Récemment, une étude de l’institut Georgia Tech et du MIT a analysé 20 millions de points de trajectoire de centaines de moustiques volant autour de différents objets pour répondre à cette question. Le chercheur responsable de l’étude s’est même mis dans une cage à moustiques pour tester ses hypothèses, filmant les attaques par des caméras infrarouges afin de reconstituer les trajectoires des insectes en 3D.
L’étude a révélé que les moustiques ne se suivent pas les uns les autres comme des abeilles, mais se déplacent individuellement, chacun attiré par des indices communs. Deux éléments ont été identifiés comme particulièrement attractifs : les couleurs sombres et le dioxyde de carbone (CO2). Si le CO2 est inévitable, il est conseillé d’éclaircir sa garde-robe d’été pour réduire les risques de piqûres.
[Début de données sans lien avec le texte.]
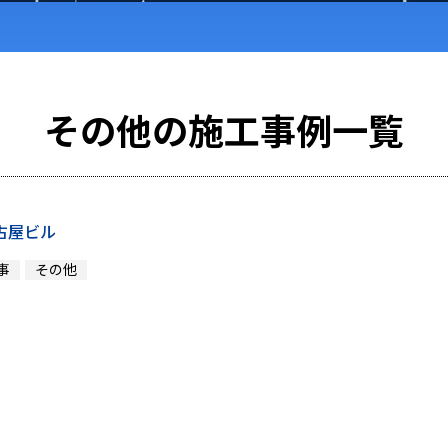
その他の施工事例一覧
古屋ビル
事
その他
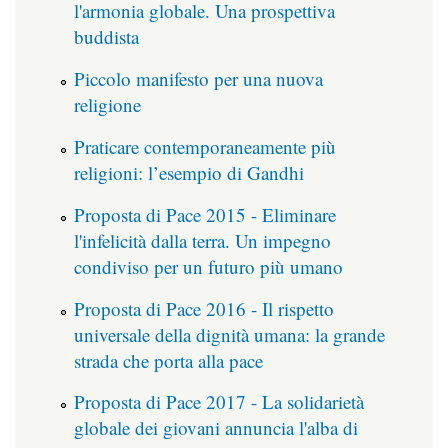
l'armonia globale. Una prospettiva
buddista
Piccolo manifesto per una nuova
religione
Praticare contemporaneamente più
religioni: l’esempio di Gandhi
Proposta di Pace 2015 - Eliminare
l'infelicità dalla terra. Un impegno
condiviso per un futuro più umano
Proposta di Pace 2016 - Il rispetto
universale della dignità umana: la grande
strada che porta alla pace
Proposta di Pace 2017 - La solidarietà
globale dei giovani annuncia l'alba di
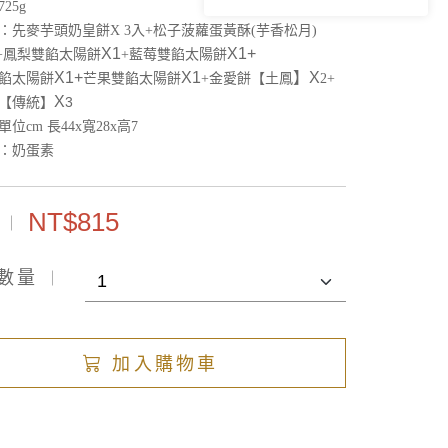
725g
：先麥芋頭奶皇餅
X 3入+
松子菠蘿蛋黃酥(芋香松月)
X1
X1+
+
鳳梨雙餡太陽餅
+
藍莓雙餡太陽餅
X1+
X1
】
X
餡太陽餅
芒果雙餡太陽餅
+
金愛餅【土鳳
2+
X
3
【傳統】
位cm 長44x寬28x高7
：奶蛋素
NT$815
數量
加入購物車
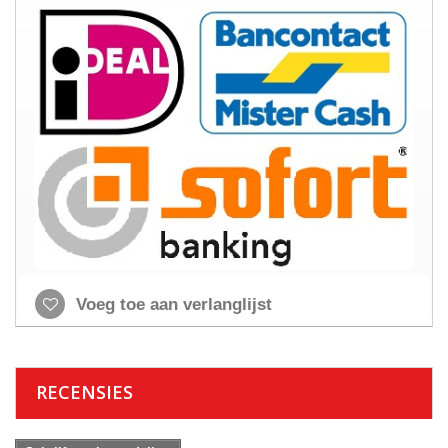
Voeg toe aan verlanglijst
RECENSIES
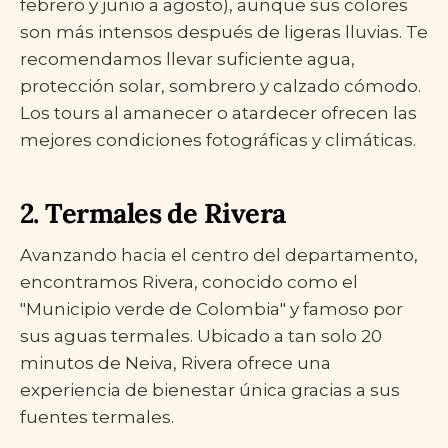
febrero y junio a agosto), aunque sus colores
son más intensos después de ligeras lluvias. Te
recomendamos llevar suficiente agua,
protección solar, sombrero y calzado cómodo.
Los tours al amanecer o atardecer ofrecen las
mejores condiciones fotográficas y climáticas.
2. Termales de Rivera
Avanzando hacia el centro del departamento,
encontramos Rivera, conocido como el
"Municipio verde de Colombia" y famoso por
sus aguas termales. Ubicado a tan solo 20
minutos de Neiva, Rivera ofrece una
experiencia de bienestar única gracias a sus
fuentes termales.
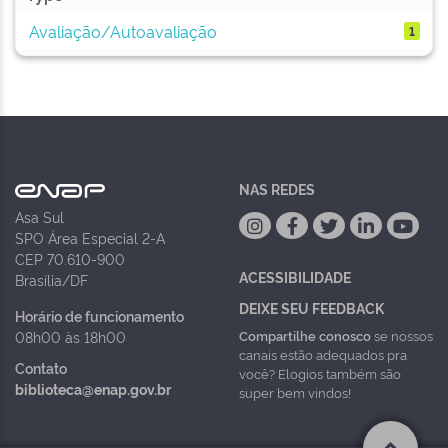
Avaliação/Autoavaliação
1
NAS REDES
Asa Sul
SPO Área Especial 2-A
CEP 70.610-900
ACESSIBILIDADE
Brasília/DF
DEIXE SEU FEEDBACK
Horário de funcionamento
Compartilhe conosco
se nossos
08h00 às 18h00
canais estão adequados pra
Contato
você? Elogios também são
biblioteca@enap.gov.br
super bem vindos!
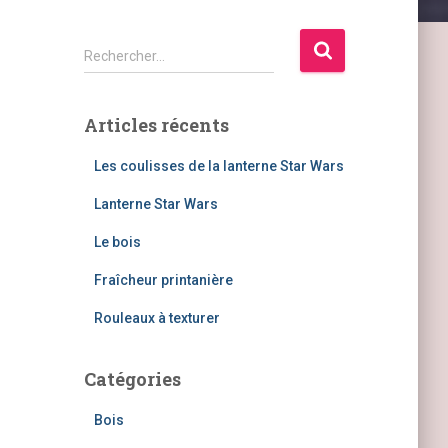
R
Rechercher…
e
c
h
Articles récents
e
r
Les coulisses de la lanterne Star Wars
c
h
Lanterne Star Wars
e
Le bois
r
Fraîcheur printanière
:
Rouleaux à texturer
Catégories
Bois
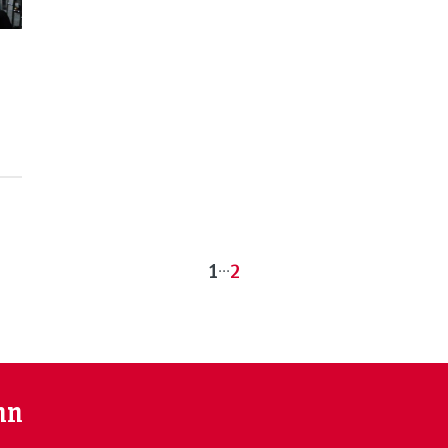
1
...
2
nn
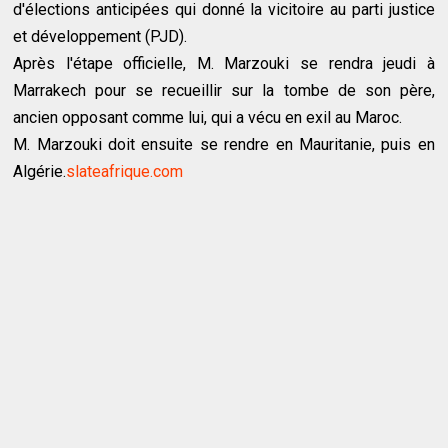
d'élections anticipées qui donné la vicitoire au parti justice
et développement (PJD).
Après l'étape officielle, M. Marzouki se rendra jeudi à
Marrakech pour se recueillir sur la tombe de son père,
ancien opposant comme lui, qui a vécu en exil au Maroc.
M. Marzouki doit ensuite se rendre en Mauritanie, puis en
Algérie.
slateafrique.com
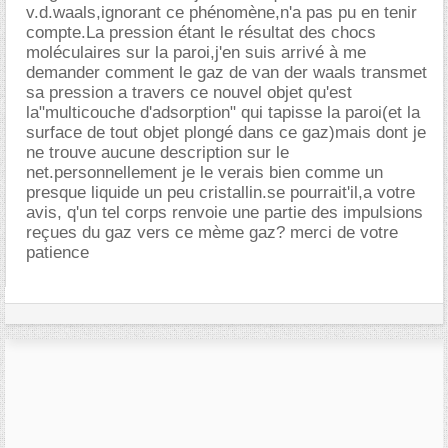
v.d.waals,ignorant ce phénomène,n'a pas pu en tenir
compte.La pression étant le résultat des chocs
moléculaires sur la paroi,j'en suis arrivé à me
demander comment le gaz de van der waals transmet
sa pression a travers ce nouvel objet qu'est
la"multicouche d'adsorption" qui tapisse la paroi(et la
surface de tout objet plongé dans ce gaz)mais dont je
ne trouve aucune description sur le
net.personnellement je le verais bien comme un
presque liquide un peu cristallin.se pourrait'il,a votre
avis, q'un tel corps renvoie une partie des impulsions
reçues du gaz vers ce mème gaz? merci de votre
patience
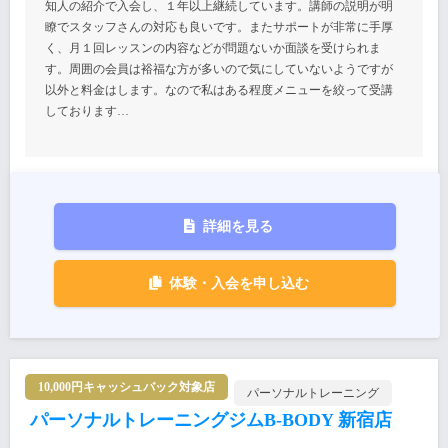
知人の紹介で入会し、１年以上継続しています。講師の説明が明
瞭でスタッフさんの対応も良いです。またサポートが非常に手厚
く、月１回レッスンの内容などが問題ないか面談を受けられま
す。周囲の会員は裕福な方が多いので気にしていないようですが
以外と料金はします。なので私はある程度メニューを絞って受講
しております…
詳細を見る
体験・入会を申し込む
10,000円キャッシュバック対象店
パーソナルトレーニング
パーソナルトレーニングジムB-BODY 新宿店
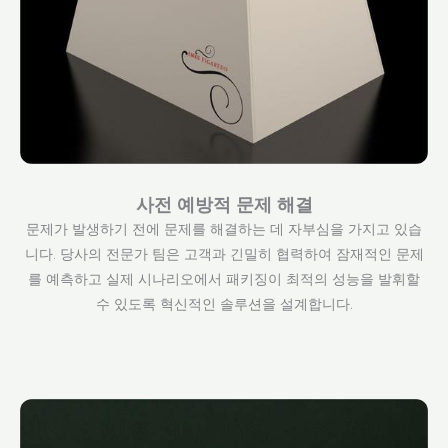
사전 예방적 문제 해결
문제가 발생하기 전에 문제를 해결하는 데 자부심을 가지고 있습
니다. 당사의 전문가 팀은 고객과 긴밀히 협력하여 잠재적인 문제
를 예측하고 실제 시나리오에서 패키징이 최적의 성능을 발휘할
수 있도록 혁신적인 솔루션을 설계합니다.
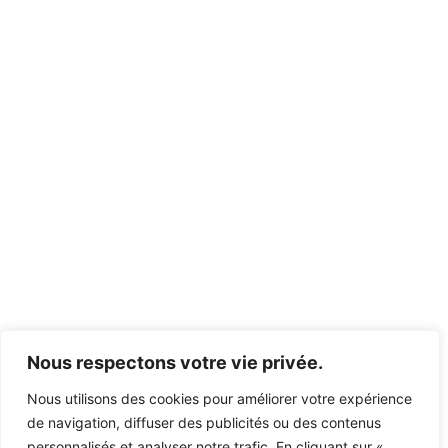
Nous respectons votre vie privée.
Nous utilisons des cookies pour améliorer votre expérience
de navigation, diffuser des publicités ou des contenus
personnalisés et analyser notre trafic. En cliquant sur «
De plus, une théorie selon laquelle certaines personnes posséderaient une « peau à moustique » a été examinée en 2022 à l’université Rockefeller. Des cobayes ont été soumis à des bas en nylon pour capter les odeurs de la peau. Les résultats ont montré que certaines personnes attiraient les moustiques jusqu’à 100 fois plus que d’autres, en raison des acides carboxyliques présents dans le sébum de leur peau.
Des biologistes ont tenté de modifier génétiquement les moustiques pour les rendre insensibles à ces odeurs, mais ces efforts ont échoué. Les moustiques possèdent une multitude de détecteurs olfactifs, rendant impossible la neutralisation de toutes les cibles olfactives. Toutefois, des recherches futures pourraient permettre de modifier l’odeur de la peau humaine en agissant sur le microbiote.
Cette étude met en lumière la complexité des interactions entre les moustiques et leur environnement, tout en soulignant les défis persistants dans la lutte contre ces vecteurs de maladies.